Zum Verständnis dieses Falls ist wichtig zu wissen: Aus seiner alten Heimat hat der 20-Jährige nicht viel mit hinübergerettet in die neue – außer einem fremdartig wirkenden Begriff von persönlicher Ehre. In seiner Vorstellungswelt duldet ein Mann nicht, dass sich seine Frau - noch dazu Mutter des ungeborenen gemeinsamen Kindes - von ihm trennt, weil er unter Drogen unausstehlich und bedrohlich wird.
Aus verletztem Ehrgefühl soll der 20-Jährige beschlossen haben, von Freunden den neuen Liebhaber seiner Exfreundin angreifen und töten zu lassen. Und die junge Frau selbst zu ermorden.
Mit Messern bewaffnet: Wegen des Mordplans oder zur Selbstverteidigung?
Er bestreitet das vor Gericht mehrfach. Ja, er habe sich an jenem Abend im März 2022 mit der Ex treffen wollen – aber zu einer klärenden Aussprache. Und ja, er habe sich mit zwei großen Messern bewaffnet. Aber weil er fürchtete, sie bringe eine rivalisierende Gang mit.

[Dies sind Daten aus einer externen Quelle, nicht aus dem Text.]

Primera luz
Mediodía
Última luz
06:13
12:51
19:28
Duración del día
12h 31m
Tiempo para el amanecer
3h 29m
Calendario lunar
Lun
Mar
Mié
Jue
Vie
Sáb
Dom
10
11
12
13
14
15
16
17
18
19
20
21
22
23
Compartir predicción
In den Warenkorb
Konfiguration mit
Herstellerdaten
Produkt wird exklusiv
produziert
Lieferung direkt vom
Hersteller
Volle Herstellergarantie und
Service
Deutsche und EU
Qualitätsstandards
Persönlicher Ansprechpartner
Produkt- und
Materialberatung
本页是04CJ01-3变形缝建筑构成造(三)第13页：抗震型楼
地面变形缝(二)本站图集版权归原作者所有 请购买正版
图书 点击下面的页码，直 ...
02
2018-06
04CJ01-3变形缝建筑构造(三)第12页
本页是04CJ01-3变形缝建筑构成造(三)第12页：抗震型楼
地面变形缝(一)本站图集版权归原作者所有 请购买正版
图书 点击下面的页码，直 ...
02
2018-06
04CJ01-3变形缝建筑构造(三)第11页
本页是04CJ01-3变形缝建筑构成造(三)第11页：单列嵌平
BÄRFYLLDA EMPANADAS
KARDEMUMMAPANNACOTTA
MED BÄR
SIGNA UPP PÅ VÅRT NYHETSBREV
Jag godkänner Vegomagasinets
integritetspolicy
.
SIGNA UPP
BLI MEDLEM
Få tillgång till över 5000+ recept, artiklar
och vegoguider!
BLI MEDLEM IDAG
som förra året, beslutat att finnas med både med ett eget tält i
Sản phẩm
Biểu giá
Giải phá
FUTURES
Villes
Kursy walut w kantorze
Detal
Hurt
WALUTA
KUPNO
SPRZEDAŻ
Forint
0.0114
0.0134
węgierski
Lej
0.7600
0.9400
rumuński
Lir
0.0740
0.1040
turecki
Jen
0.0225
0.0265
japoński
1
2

Ob diese Version Ausrede ist, Wahn im Drogenrausch oder realistisch - das versucht die Kriminalpolizei gerade in intensiven Nachermittlungen herauszubekommen. Es gab am Tatabend offenbar dubiose Telefonate. Und die Polizei bemerkte auch, dass die junge Frau auf dem Weg zum Treffen von Jugendlichen observiert worden war, die per Handy ihren Standort weitermeldeten.
Exfreundin und Opfer auch von zweitem Liebhaber massiv bedrängt
Weiß der neue Liebhaber mehr, das zweite Opfer? Glaubt man dem ebenfalls drogenabhängigen jungen Mann, lebt er mit der jungen Mutter zusammen. Glaubt man ihr, ist sie längst wieder getrennt und hielt ihren neuen Wohnort vor ihm geheim. An diesem Freitag nun wurde dem Gericht mitgeteilt, das auch er bei ihr geklingelt und sie massiv bedrängt habe. Nun müssen Justiz und Polizei die 20-Jährige wohl vor Nachstellungen schützen.
Der Prozess wird am Landgericht am 12. Juni fortgesetzt.
Heutiger Artikel ein gewohnter "Schweidler", gut so.
Mit Vorsicht und doch mit bestimmten Hinweisen auf Herkunft des vermutlichen Täters, womit sich der Leser einen Reim darauf machen kann.
Auch wichtig das "Clan-Deutsch"und daß der Beschuldigte einen "zweifelhaften Ehrbegriff" mit zu uns nach Deutschland brachte.
Durch zu viel Verschweigen der Identität von Straftätern hier in der MP fühlt sich der mündige Leser gegängelt.
Generell sollte die MP den Lesern ein gesundes Rechtsempfinden zutrauen und nicht so bevormundend berichten, im gleichen Atemzug jedoch das Abdriften vieler Wähler nach Rechts zu beklagen.